═════ MATERIALS PROVIDED
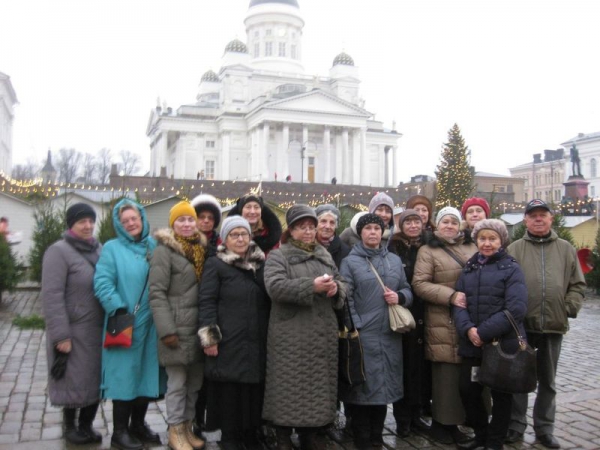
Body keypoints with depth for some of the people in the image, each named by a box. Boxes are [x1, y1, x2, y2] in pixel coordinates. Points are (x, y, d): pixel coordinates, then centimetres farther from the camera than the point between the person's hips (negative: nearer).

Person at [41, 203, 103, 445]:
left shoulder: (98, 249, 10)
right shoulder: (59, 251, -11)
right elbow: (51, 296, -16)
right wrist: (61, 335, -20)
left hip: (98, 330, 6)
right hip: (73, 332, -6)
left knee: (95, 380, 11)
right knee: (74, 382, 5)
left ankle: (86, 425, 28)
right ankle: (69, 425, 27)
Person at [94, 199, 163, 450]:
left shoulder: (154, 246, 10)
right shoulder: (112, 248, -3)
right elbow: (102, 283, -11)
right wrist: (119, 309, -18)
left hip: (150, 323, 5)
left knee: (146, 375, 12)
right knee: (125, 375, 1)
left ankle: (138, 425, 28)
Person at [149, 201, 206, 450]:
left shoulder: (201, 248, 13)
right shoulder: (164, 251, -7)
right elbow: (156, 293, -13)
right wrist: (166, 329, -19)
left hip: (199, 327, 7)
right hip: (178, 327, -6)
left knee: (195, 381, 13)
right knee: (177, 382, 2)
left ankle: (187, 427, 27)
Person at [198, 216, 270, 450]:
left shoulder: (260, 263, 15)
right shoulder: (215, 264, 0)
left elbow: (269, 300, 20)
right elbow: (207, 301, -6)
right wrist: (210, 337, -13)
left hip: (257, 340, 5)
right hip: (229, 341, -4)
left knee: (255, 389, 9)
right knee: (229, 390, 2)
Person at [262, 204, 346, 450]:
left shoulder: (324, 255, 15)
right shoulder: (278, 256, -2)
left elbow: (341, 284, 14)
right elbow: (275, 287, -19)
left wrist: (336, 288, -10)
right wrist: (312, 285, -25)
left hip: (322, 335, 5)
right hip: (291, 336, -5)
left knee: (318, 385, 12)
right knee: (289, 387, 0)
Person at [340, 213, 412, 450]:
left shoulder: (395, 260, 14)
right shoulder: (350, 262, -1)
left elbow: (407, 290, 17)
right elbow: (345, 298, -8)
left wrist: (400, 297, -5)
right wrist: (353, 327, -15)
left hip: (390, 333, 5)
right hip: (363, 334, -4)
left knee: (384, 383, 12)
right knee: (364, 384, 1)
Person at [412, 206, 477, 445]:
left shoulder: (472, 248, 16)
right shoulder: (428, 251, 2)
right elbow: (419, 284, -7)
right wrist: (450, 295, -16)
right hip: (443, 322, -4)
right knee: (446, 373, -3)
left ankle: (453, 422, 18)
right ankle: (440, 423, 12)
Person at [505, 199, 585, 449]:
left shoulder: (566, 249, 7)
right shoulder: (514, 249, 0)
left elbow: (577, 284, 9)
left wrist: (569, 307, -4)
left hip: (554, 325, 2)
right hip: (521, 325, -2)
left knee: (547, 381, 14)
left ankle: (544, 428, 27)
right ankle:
══════════
- PROBLEM STATEMENT -
Copy out all of the lines above word for word, leaving the pictures out of your answer.

- SOLUTION TO THE PROBLEM -
Body keypoints with depth for some of the people in the image, each named by a box. Boxes are [x1, y1, x2, y2] in pixel coordinates. Points are (x, y, d): pixel coordinates, then centimetres farther from the camera than the point between the person's hips (negative: nearer).

Person at [41, 203, 103, 445]:
left shoulder: (98, 249, 10)
right shoulder: (59, 251, -11)
right elbow: (51, 296, -16)
right wrist: (61, 335, -20)
left hip: (98, 330, 6)
right hip: (73, 332, -6)
left knee: (95, 380, 11)
right knee: (74, 382, 5)
left ankle: (86, 425, 28)
right ankle: (69, 425, 27)
Person at [94, 199, 163, 450]:
left shoulder: (154, 246, 10)
right shoulder: (112, 248, -3)
right elbow: (102, 283, -11)
right wrist: (119, 309, -18)
left hip: (150, 323, 5)
left knee: (146, 375, 12)
right knee: (125, 375, 1)
left ankle: (138, 425, 28)
Person at [149, 201, 206, 450]:
left shoulder: (201, 248, 13)
right shoulder: (164, 251, -7)
right elbow: (156, 293, -13)
right wrist: (166, 329, -19)
left hip: (199, 327, 7)
right hip: (178, 327, -6)
left knee: (195, 381, 13)
right knee: (177, 382, 2)
left ankle: (187, 427, 27)
Person at [198, 216, 270, 450]:
left shoulder: (260, 263, 15)
right shoulder: (215, 264, 0)
left elbow: (269, 300, 20)
right elbow: (207, 301, -6)
right wrist: (210, 337, -13)
left hip: (257, 340, 5)
right hip: (229, 341, -4)
left knee: (255, 389, 9)
right knee: (229, 390, 2)
Person at [262, 204, 346, 450]:
left shoulder: (324, 255, 15)
right shoulder: (278, 256, -2)
left elbow: (341, 284, 14)
right elbow: (275, 287, -19)
left wrist: (336, 288, -10)
right wrist: (312, 285, -25)
left hip: (322, 335, 5)
right hip: (291, 336, -5)
left knee: (318, 385, 12)
right knee: (289, 387, 0)
Person at [340, 213, 412, 450]:
left shoulder: (395, 260, 14)
right shoulder: (350, 262, -1)
left elbow: (407, 290, 17)
right elbow: (345, 298, -8)
left wrist: (400, 297, -5)
right wrist: (353, 327, -15)
left hip: (390, 333, 5)
right hip: (363, 334, -4)
left knee: (384, 383, 12)
right knee: (364, 384, 1)
Person at [412, 206, 477, 445]:
left shoulder: (472, 248, 16)
right shoulder: (428, 251, 2)
right elbow: (419, 284, -7)
right wrist: (450, 295, -16)
right hip: (443, 322, -4)
right knee: (446, 373, -3)
left ankle: (453, 422, 18)
right ankle: (440, 423, 12)
Person at [505, 199, 585, 449]:
left shoulder: (566, 249, 7)
right shoulder: (514, 249, 0)
left elbow: (577, 284, 9)
left wrist: (569, 307, -4)
left hip: (554, 325, 2)
right hip: (521, 325, -2)
left knee: (547, 381, 14)
left ankle: (544, 428, 27)
right ankle:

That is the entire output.